“A chip like no snack aisle has seen (or taste bud has tasted),” says the website for Popchips, one of a burgeoning breed of salty-snack alternatives and pitched by Katy Perry and Bruno Mars. Popped snacks are made of corn, rice, potato, chickpeas, or a mix of those, and most are subjected to heat and pressure until they pop. No frying, no baking, “no wiping your greasy chip hand on your jeans.” The clear message: Popped snacks are more healthful.
But are they? Not really. Although all have less fat per serving than typical fried potato chips, some have more fat than do baked potato chips and about the same number of calories. Olde Cape Cod multigrain has 420 milligrams of sodium, more than the amount in typical cheese puffs, potato chips, or pretzels. (The chart below pits the nutrition of a popped snack against that of other snack foods.) Hummus popped snacks at least have slightly more fiber than most others in the category: 3 grams per serving.

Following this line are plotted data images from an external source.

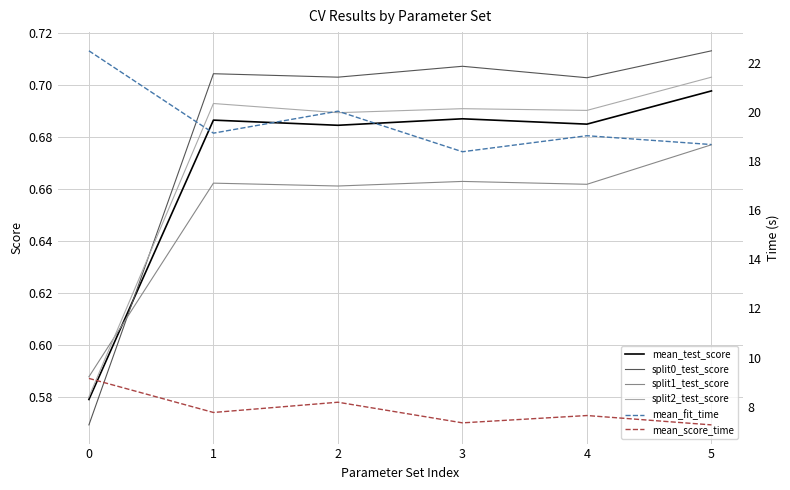

At which category does split1_test_score reach its first local valley?

2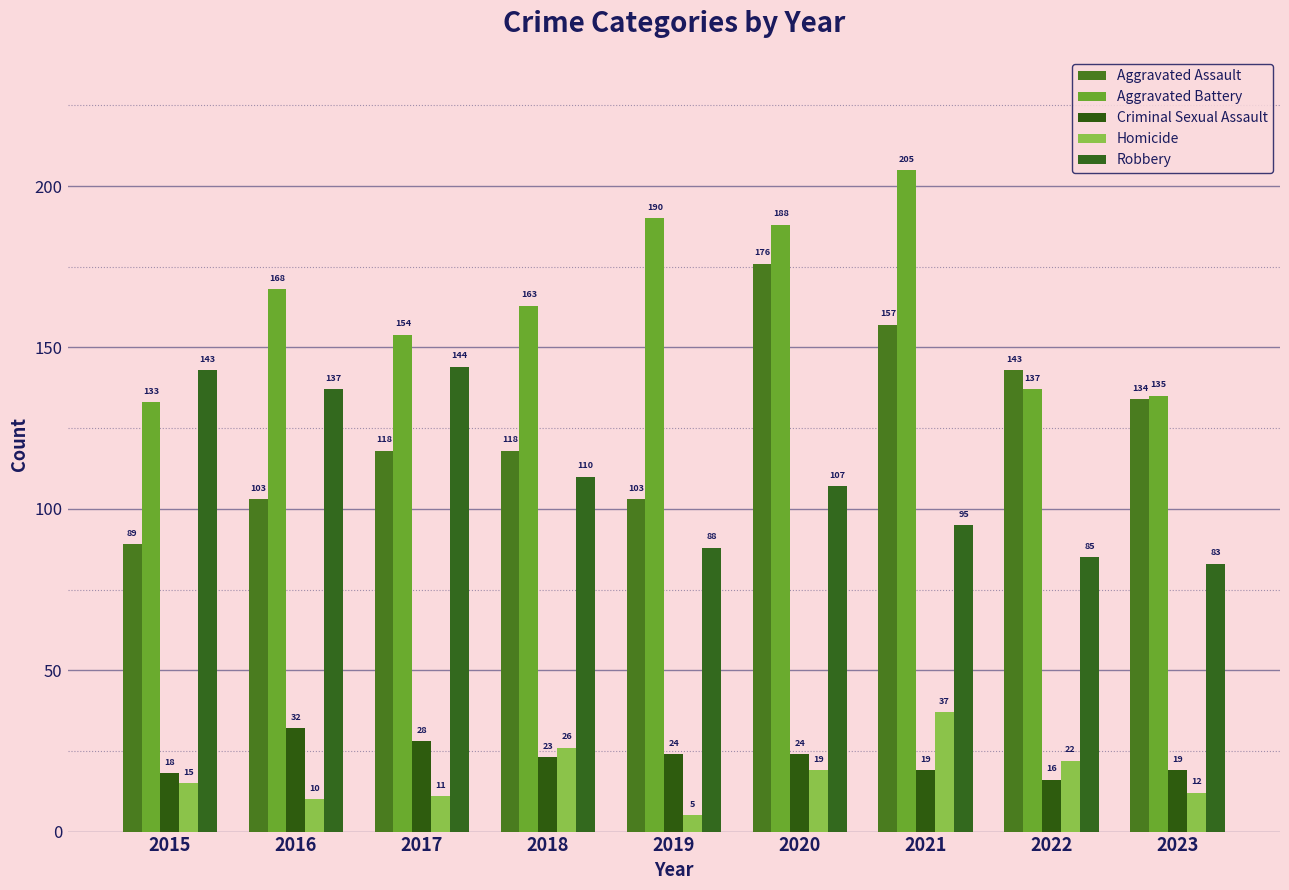

What is the difference between the maximum and minimum values in the Aggravated Assault series?

87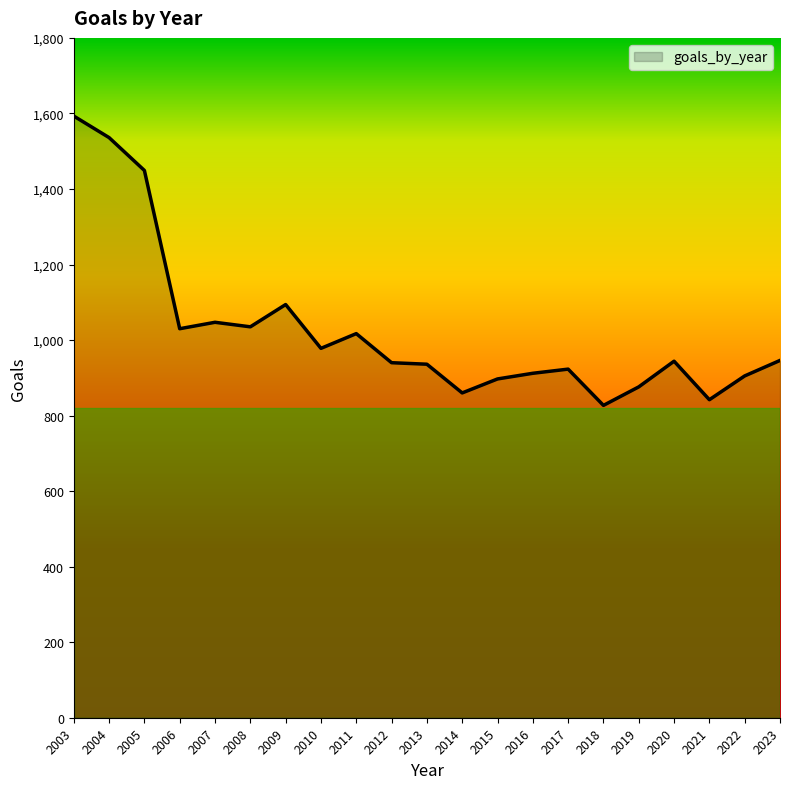

At which label is the value closest to 1210?

2009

The tested popped snacks weren’t different enough in quality for our tasters to rank all of them by taste. But among kettle chips, PopCorners and Popchips are better than the rest, and Quaker is worse. The barbecue snacks are very similar, so buy by price. The hummus and multigrain snacks taste mostly of their seasonings. The Ratings include scores for nutrition (based on calories, fat, sodium, sugars, and other factors) as well as taste descriptions of each product.
Bottom line. Popped snacks may sound good for you, but they’re still a member of the snack aisle. Buy one whose taste appeals, and check prices, which range from 35 cents to $1 per serving.
This article appeared in the October 2013 issue of Consumer Reports magazine.